As I was contemplating all of this the other night, I had an epiphany.  When I review my life, I can find very few constants.  Friends change.  Lovers change.  Addresses change.  Desires change.  Values change.  Political views change.  Musical tastes change.  Movie tastes change.  Hairstyles, hairlines, waistlines, eyesight, and nose hair…everything seems to change.

I realized the other night there are very, very few things that have been a “constant” in my life.  Changes, both good and bad, are everywhere, yet I can really only come up with six things that have remained constant since the time of my childhood.  One of them is my love for the Green Bay Packers.

I have been a fan since moving to Wisconsin from (gulp) Chicagoland in 1968 when I was five years old.  I was a fan before I could read or write.  I was a fan before man walked on the moon, before we got our first color TV, and before the Beatles broke up.
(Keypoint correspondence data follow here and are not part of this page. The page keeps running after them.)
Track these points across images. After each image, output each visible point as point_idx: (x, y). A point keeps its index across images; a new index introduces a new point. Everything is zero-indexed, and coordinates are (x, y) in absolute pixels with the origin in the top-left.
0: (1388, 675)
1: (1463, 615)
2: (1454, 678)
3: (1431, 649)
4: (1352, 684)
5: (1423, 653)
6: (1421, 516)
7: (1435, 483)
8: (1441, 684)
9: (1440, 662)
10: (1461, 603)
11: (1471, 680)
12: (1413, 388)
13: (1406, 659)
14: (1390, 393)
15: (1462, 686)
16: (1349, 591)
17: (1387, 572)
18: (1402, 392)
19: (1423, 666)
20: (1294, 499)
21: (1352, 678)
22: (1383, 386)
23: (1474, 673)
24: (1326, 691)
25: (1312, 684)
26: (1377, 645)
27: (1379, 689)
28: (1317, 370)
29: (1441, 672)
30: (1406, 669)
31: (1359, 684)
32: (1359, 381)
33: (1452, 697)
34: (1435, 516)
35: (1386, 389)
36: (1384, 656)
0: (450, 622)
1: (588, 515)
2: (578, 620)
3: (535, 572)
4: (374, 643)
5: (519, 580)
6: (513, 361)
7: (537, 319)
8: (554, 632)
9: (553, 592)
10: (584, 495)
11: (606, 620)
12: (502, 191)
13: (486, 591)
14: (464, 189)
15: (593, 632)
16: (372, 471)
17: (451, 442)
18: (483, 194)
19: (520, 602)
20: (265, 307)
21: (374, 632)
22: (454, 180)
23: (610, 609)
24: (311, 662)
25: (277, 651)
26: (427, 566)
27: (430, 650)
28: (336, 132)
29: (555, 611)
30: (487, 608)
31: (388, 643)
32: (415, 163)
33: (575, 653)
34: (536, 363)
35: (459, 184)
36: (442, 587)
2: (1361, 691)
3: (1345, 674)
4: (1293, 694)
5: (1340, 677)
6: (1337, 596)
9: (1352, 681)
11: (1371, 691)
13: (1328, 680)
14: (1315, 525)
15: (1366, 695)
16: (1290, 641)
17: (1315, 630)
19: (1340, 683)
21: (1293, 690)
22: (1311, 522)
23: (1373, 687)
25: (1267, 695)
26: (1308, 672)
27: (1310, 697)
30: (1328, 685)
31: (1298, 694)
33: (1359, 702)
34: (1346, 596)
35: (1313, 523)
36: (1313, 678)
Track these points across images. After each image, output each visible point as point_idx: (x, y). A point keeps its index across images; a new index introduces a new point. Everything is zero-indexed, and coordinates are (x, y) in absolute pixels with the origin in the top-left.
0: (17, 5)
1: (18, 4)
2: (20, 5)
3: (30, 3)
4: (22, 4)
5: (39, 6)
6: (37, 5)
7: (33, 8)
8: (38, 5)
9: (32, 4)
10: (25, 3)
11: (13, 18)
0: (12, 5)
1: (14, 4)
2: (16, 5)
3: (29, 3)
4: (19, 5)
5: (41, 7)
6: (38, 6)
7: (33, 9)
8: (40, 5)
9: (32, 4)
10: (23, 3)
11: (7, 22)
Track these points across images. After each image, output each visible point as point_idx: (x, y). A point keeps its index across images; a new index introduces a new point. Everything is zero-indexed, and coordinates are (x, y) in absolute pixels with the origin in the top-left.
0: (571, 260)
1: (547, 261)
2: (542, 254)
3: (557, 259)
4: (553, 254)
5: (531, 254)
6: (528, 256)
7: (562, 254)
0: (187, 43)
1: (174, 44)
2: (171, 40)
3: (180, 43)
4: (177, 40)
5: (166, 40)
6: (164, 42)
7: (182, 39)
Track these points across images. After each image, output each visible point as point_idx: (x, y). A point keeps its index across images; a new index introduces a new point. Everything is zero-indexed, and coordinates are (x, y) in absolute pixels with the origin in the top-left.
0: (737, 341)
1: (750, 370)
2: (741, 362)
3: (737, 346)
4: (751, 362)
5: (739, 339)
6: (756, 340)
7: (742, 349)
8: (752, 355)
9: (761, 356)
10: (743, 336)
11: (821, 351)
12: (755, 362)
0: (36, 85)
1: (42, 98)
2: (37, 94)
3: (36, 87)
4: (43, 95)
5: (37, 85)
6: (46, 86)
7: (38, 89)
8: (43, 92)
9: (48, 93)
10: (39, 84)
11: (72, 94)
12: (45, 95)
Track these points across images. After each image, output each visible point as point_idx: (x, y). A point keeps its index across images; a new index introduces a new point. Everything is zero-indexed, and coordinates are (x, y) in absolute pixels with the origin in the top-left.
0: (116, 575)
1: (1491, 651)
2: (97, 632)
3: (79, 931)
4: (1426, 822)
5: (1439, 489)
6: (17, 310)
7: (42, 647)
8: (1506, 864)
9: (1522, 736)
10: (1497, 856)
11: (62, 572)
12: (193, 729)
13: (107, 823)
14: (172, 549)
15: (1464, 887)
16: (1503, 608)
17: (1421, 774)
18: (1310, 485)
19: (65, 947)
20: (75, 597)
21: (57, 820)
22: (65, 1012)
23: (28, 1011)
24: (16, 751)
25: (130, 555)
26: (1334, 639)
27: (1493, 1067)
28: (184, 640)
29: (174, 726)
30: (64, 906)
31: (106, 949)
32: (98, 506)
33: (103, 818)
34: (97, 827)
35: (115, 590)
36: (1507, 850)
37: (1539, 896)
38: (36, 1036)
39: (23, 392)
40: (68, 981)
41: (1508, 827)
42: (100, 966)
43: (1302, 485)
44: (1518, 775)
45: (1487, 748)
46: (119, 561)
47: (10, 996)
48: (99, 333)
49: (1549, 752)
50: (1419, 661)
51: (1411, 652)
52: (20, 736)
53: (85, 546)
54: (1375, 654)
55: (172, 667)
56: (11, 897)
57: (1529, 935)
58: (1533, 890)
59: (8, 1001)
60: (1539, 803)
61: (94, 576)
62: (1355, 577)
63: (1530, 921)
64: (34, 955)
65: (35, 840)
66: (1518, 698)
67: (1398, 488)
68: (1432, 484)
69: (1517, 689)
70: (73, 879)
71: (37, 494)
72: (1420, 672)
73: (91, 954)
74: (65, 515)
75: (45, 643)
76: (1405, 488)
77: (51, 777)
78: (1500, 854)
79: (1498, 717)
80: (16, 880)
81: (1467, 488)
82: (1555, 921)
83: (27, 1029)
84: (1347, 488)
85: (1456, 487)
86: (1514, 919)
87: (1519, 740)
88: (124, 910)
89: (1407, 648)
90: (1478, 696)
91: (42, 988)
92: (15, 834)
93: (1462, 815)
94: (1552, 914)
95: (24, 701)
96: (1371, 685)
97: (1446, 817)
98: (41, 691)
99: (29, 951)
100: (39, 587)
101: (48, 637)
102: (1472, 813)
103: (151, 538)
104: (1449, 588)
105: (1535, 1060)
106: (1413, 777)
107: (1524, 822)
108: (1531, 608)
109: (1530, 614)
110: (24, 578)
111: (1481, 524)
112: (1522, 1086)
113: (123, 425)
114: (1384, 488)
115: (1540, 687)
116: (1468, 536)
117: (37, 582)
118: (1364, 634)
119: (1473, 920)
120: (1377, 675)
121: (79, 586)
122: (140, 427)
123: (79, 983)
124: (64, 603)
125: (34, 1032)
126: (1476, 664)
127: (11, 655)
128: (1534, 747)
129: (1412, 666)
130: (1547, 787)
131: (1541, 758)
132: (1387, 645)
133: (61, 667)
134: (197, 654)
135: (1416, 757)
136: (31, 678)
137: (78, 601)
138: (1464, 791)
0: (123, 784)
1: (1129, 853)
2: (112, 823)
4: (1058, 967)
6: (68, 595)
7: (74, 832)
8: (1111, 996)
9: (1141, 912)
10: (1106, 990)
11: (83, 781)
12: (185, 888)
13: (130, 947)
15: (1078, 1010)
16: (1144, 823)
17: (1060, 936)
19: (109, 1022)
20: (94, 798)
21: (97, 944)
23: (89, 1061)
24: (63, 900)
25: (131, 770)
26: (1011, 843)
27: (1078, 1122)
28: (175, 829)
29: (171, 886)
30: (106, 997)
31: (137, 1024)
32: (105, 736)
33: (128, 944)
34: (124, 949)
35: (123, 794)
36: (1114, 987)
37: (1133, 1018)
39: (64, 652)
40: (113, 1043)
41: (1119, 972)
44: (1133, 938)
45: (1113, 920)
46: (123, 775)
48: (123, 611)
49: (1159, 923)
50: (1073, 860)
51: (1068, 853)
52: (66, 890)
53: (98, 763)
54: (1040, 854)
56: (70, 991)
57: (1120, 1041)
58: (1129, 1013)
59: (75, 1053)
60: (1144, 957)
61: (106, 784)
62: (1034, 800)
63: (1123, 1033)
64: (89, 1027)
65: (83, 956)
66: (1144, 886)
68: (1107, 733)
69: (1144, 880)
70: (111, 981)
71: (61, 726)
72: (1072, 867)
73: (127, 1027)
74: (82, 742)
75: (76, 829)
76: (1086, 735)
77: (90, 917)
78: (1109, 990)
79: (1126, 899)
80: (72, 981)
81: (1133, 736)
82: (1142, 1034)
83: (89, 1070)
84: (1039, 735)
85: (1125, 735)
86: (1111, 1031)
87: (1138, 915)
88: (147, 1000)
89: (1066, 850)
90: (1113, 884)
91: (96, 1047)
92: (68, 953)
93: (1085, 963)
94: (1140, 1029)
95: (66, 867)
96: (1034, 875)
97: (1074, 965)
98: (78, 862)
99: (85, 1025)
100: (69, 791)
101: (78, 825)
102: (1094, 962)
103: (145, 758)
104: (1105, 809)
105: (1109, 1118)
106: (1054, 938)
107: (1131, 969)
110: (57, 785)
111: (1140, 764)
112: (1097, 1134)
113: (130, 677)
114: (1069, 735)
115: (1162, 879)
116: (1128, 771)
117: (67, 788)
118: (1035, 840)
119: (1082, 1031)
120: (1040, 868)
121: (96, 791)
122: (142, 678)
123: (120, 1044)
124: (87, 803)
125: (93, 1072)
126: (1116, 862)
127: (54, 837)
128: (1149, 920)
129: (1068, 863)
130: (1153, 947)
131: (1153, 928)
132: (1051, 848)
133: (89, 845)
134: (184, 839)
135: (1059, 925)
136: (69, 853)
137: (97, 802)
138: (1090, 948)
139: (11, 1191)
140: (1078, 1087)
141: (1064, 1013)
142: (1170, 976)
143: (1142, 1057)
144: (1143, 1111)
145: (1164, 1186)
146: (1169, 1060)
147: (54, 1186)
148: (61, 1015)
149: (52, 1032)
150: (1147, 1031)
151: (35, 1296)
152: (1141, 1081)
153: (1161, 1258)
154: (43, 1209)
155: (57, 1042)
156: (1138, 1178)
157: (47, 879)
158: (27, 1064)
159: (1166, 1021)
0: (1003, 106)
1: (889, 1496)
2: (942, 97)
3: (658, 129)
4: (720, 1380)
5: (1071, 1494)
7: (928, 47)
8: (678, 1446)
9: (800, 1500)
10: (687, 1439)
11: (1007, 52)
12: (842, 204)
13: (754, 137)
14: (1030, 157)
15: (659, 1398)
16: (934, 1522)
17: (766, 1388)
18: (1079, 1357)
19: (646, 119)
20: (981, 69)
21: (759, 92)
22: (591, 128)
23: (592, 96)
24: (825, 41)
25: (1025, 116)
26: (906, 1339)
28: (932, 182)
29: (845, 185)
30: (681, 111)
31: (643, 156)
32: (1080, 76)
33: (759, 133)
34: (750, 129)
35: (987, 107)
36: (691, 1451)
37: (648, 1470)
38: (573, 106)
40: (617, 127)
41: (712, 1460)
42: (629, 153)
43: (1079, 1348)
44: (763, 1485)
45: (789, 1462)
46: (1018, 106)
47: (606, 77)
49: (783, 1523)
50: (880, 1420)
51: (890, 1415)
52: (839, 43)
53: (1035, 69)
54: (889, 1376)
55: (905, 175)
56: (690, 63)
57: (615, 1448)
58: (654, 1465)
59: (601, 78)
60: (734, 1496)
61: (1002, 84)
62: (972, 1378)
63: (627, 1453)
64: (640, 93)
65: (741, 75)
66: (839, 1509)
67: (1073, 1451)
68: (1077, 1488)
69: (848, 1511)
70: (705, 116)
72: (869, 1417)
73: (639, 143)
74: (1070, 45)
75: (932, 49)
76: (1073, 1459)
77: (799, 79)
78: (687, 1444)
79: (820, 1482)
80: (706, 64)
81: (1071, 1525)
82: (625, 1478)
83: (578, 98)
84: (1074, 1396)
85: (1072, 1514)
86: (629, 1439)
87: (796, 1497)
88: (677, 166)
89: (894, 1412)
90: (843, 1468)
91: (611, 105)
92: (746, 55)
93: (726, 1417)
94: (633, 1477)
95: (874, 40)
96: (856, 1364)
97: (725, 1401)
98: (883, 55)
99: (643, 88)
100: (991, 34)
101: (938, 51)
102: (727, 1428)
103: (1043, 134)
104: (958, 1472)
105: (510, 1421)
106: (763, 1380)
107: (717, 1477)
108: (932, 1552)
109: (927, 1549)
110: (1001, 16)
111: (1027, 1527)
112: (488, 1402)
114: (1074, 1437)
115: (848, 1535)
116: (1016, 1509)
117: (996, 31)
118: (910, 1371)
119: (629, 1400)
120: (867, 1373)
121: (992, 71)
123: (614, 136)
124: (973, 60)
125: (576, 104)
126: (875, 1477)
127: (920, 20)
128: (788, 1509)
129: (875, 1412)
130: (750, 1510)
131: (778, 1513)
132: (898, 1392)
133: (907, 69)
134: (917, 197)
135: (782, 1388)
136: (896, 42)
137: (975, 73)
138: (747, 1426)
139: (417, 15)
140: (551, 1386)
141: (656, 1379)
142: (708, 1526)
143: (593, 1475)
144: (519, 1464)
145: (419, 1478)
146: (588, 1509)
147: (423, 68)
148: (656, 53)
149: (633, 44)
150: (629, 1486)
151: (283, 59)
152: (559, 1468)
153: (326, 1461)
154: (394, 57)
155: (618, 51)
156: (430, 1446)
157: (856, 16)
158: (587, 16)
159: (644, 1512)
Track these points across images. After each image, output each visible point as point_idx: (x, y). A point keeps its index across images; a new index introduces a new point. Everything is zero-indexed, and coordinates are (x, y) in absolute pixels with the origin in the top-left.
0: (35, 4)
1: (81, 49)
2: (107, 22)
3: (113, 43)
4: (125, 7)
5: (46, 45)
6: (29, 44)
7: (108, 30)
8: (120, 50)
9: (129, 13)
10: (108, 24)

I’ve been a fan nearly twice as long as I’ve known my wife of 21 years, and we had a very long engagement.  It’s a rather sobering realization.

Perhaps that is why, even in the midst of worldwide tragedies, personal struggles and even an N.F.L. lockout that my interest in the Pack has not wavered.  It’s a constant in my life amidst all of the chaos the rest of my world brings.

And so despite, and perhaps to spite, all of these other things, I say, “Go, Pack, Go!”